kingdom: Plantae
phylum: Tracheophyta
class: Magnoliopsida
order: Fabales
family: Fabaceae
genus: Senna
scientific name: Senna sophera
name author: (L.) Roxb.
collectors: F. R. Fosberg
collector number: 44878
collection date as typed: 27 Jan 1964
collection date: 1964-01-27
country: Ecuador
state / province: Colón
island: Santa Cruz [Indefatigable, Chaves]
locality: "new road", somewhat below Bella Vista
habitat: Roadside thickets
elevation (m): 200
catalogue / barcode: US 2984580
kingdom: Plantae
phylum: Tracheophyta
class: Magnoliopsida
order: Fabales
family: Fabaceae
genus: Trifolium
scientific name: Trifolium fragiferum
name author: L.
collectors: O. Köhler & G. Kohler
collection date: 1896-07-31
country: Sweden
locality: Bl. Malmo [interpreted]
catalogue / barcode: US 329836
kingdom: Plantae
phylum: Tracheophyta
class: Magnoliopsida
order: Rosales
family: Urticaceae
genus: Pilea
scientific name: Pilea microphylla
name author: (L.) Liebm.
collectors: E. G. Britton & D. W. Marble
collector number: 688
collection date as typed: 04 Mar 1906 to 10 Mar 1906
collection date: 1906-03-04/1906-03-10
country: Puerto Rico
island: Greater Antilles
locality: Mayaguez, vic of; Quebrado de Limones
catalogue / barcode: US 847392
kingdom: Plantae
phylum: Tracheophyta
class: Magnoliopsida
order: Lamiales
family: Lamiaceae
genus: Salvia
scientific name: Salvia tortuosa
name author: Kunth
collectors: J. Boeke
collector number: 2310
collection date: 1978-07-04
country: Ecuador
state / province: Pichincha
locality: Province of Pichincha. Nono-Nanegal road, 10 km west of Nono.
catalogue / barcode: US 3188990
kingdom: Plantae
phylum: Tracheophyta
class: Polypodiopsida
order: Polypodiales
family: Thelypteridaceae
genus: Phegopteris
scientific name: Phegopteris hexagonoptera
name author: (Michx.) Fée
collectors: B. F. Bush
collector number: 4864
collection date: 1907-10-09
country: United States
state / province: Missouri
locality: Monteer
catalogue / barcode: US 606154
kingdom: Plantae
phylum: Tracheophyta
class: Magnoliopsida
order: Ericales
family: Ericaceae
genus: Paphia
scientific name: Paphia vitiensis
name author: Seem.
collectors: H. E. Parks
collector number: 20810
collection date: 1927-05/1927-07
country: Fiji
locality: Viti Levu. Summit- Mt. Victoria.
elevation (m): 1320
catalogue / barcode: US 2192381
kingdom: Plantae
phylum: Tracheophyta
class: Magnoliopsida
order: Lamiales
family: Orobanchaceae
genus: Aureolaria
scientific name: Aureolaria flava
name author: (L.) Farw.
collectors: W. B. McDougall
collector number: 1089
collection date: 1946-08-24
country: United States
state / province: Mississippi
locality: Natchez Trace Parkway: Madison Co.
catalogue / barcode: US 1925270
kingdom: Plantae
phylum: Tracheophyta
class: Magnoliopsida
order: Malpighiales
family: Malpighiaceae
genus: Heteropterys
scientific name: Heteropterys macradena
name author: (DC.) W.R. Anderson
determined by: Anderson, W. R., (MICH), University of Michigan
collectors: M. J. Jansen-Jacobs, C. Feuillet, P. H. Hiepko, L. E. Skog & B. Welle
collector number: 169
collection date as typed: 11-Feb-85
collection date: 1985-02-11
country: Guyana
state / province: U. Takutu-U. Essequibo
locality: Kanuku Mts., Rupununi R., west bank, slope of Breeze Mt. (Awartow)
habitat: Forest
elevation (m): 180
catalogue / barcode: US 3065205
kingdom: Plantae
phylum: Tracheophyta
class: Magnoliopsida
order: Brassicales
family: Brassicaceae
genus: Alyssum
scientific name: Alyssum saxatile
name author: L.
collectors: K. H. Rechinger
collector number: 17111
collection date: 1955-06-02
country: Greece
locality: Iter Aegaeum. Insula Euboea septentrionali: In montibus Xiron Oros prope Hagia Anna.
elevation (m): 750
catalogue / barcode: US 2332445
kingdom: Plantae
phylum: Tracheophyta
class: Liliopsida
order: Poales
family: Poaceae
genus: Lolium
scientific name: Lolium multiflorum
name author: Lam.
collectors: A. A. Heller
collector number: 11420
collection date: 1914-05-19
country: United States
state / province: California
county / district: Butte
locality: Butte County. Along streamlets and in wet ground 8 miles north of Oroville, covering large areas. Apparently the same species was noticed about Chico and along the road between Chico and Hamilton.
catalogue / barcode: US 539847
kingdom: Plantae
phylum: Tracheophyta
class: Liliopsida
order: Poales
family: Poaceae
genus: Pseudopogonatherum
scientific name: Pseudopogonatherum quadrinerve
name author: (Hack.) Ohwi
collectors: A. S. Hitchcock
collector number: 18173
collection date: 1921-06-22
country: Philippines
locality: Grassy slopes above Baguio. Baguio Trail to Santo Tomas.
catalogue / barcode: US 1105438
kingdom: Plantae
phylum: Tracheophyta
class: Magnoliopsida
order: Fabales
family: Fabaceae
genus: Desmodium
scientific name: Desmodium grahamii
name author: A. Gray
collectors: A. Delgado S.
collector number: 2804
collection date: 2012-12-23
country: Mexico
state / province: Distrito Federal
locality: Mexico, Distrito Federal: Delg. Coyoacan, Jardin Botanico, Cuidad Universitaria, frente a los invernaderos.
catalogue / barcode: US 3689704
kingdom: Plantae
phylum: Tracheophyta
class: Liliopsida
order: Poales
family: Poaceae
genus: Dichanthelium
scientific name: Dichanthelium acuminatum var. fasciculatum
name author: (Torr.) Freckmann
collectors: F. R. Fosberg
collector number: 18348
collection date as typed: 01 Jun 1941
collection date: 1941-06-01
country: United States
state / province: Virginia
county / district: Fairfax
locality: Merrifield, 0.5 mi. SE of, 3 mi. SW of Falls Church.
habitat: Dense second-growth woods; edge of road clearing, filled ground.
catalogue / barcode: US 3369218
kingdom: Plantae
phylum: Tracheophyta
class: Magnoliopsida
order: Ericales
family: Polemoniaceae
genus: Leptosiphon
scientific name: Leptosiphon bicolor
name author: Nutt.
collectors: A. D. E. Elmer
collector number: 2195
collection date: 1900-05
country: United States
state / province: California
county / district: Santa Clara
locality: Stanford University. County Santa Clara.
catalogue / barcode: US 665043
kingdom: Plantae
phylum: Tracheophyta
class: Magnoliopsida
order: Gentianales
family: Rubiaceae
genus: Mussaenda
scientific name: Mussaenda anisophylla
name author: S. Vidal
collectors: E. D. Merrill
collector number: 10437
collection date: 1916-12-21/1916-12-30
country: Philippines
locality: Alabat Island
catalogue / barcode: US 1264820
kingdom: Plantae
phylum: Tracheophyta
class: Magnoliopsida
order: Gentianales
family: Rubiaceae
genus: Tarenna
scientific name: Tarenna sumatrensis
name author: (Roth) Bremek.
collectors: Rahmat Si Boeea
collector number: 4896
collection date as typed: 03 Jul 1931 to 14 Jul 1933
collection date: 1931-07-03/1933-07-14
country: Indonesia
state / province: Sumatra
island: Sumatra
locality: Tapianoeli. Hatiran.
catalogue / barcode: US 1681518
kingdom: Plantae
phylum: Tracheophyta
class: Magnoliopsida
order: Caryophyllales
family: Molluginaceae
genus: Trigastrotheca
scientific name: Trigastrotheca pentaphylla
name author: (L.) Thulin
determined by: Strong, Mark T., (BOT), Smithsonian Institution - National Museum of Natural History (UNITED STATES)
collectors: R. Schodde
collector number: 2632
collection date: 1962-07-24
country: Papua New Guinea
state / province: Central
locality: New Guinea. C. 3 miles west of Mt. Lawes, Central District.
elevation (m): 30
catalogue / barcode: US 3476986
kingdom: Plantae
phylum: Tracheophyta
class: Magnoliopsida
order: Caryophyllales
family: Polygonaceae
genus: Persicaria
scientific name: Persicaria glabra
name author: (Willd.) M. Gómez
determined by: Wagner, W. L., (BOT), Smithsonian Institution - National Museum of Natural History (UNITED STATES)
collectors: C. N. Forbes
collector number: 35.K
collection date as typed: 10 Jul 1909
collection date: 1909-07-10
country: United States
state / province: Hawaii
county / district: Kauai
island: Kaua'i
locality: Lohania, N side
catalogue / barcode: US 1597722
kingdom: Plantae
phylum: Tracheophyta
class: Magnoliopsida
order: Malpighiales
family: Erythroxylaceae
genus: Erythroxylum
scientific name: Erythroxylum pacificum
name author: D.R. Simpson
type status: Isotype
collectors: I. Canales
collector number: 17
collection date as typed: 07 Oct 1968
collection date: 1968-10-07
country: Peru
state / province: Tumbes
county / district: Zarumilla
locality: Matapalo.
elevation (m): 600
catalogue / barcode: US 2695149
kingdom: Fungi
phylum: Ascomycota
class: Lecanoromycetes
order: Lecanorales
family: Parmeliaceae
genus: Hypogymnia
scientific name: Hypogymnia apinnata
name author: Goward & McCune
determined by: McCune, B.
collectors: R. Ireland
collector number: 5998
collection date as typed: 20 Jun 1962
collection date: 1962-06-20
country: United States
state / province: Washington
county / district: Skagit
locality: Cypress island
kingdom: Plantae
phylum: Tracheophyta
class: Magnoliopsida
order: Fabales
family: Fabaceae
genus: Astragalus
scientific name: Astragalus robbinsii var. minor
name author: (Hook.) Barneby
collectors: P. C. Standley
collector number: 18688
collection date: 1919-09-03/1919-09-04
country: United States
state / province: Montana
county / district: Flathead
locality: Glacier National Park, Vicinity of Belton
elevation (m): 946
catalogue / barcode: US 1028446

--

Aim: Copy out the data verbatim from the line with "catalogue / barcode: US 1681518" to the line with "scientific name: Hypogymnia apinnata", including both of those lines.

Output of the task:
catalogue / barcode: US 1681518
kingdom: Plantae
phylum: Tracheophyta
class: Magnoliopsida
order: Caryophyllales
family: Molluginaceae
genus: Trigastrotheca
scientific name: Trigastrotheca pentaphylla
name author: (L.) Thulin
determined by: Strong, Mark T., (BOT), Smithsonian Institution - National Museum of Natural History (UNITED STATES)
collectors: R. Schodde
collector number: 2632
collection date: 1962-07-24
country: Papua New Guinea
state / province: Central
locality: New Guinea. C. 3 miles west of Mt. Lawes, Central District.
elevation (m): 30
catalogue / barcode: US 3476986
kingdom: Plantae
phylum: Tracheophyta
class: Magnoliopsida
order: Caryophyllales
family: Polygonaceae
genus: Persicaria
scientific name: Persicaria glabra
name author: (Willd.) M. Gómez
determined by: Wagner, W. L., (BOT), Smithsonian Institution - National Museum of Natural History (UNITED STATES)
collectors: C. N. Forbes
collector number: 35.K
collection date as typed: 10 Jul 1909
collection date: 1909-07-10
country: United States
state / province: Hawaii
county / district: Kauai
island: Kaua'i
locality: Lohania, N side
catalogue / barcode: US 1597722
kingdom: Plantae
phylum: Tracheophyta
class: Magnoliopsida
order: Malpighiales
family: Erythroxylaceae
genus: Erythroxylum
scientific name: Erythroxylum pacificum
name author: D.R. Simpson
type status: Isotype
collectors: I. Canales
collector number: 17
collection date as typed: 07 Oct 1968
collection date: 1968-10-07
country: Peru
state / province: Tumbes
county / district: Zarumilla
locality: Matapalo.
elevation (m): 600
catalogue / barcode: US 2695149
kingdom: Fungi
phylum: Ascomycota
class: Lecanoromycetes
order: Lecanorales
family: Parmeliaceae
genus: Hypogymnia
scientific name: Hypogymnia apinnata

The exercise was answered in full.